The coat of arms of Bonifacio Pinedo.

Don Bonifacio Pinedo (1888 – 1954) was the King of the Afro-Bolivians from 1932 to 1954. As the ceremonial king, he presided over religious festivities celebrating Saint Benedict the Moor and was responsible for matchmaking in the Afro-Bolivian community. His role was suppressed during the Bolivian National Revolution.

== Early life and ancestry ==
Pinedo was born in 1888 in the Nor Yungas Province to José María Pinedo and Gregoria Iriondo. He had a brother, Cipriano. Pinedo was the grandson of Andrés Pinedo and Antonia Zavala. He is a descendant of a noble African tribe that resided in the Congo at a time before France and Belgium colonized the region. His ancestor, Prince Uchicho of either the Kingdom of Kongo or Senegal, was captured and enslaved by the Spanish, who brought him to Bolivia in 1820 to work on an hacienda.
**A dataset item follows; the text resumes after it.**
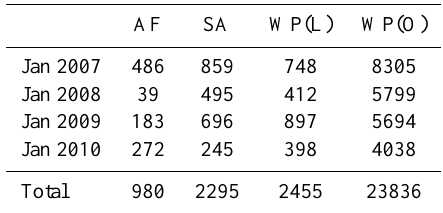
Table 1. The numbers of MODIS–CloudSat collocated DCC pixels over the four analysis domains. In January, only 15 days of data are available because of the battery problem of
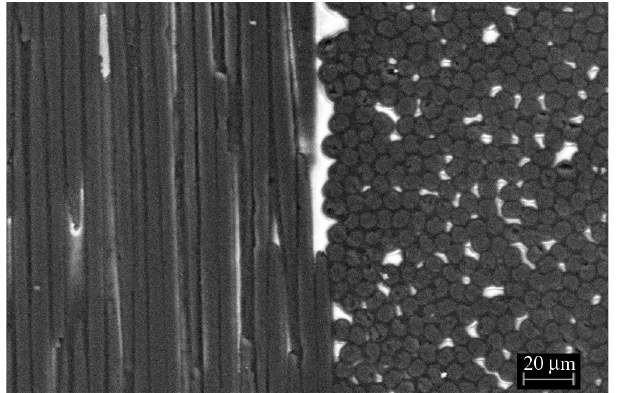
Figure 7. Micrograph of interface region of dry carbon/BMI fabric laminate.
In 1832, Prince Uchicho was crowned by the former slaves as the first King of the Afro-Bolivians. The family adopted the surname Pinedo, after their former enslaver the Marquis of Pinedo.

== Reign ==
Pinedo was crowned as king of the Afro-Bolivian monarchy in 1932, succeeding Don José Pinedo.

As king, he presided over the festivities of the feast of Saint Benedict of the Moor in Mururata. During the religious procession, while dressed in a royal garb including a crown, scepter, sash, and embroidered cape, he was carried on a litter by members of the Afro-Bolivian community. Pinedo then opened the performing of ceremonial dances by dancing the zemba. The ceremony continued with performances of the tundiqui and saya dances.

Pinedo was responsible for matchmaking in his community and assisting couples in resolving marital disputes.

With the outbreak of the Bolivian National Revolution in 1952, his ceremonial role was suppressed.

== Marriage and issue ==
Bonifacio was first married to Juliana Zabala. They had two children, Prince Carmelo and Prince Manuel, who both predeceased him. He was married a second time to Cecilia Barra. They had multiple daughters, including Aurora, and a son named Juan. Juan predeceased his father.

== Death ==
Pinedo died in 1954 without a male heir. He was buried at the hacienda of the Marquis de Pinedo, near Mururata. Following his death, his eldest daughter Doña Aurora Pinedo succeeded him as princess regent until the ascension of his grandson, Julio I in 1992.

Pinedo's tomb was restored by King Julio I and Queen Angélica Larrea, but was later damaged by vandals.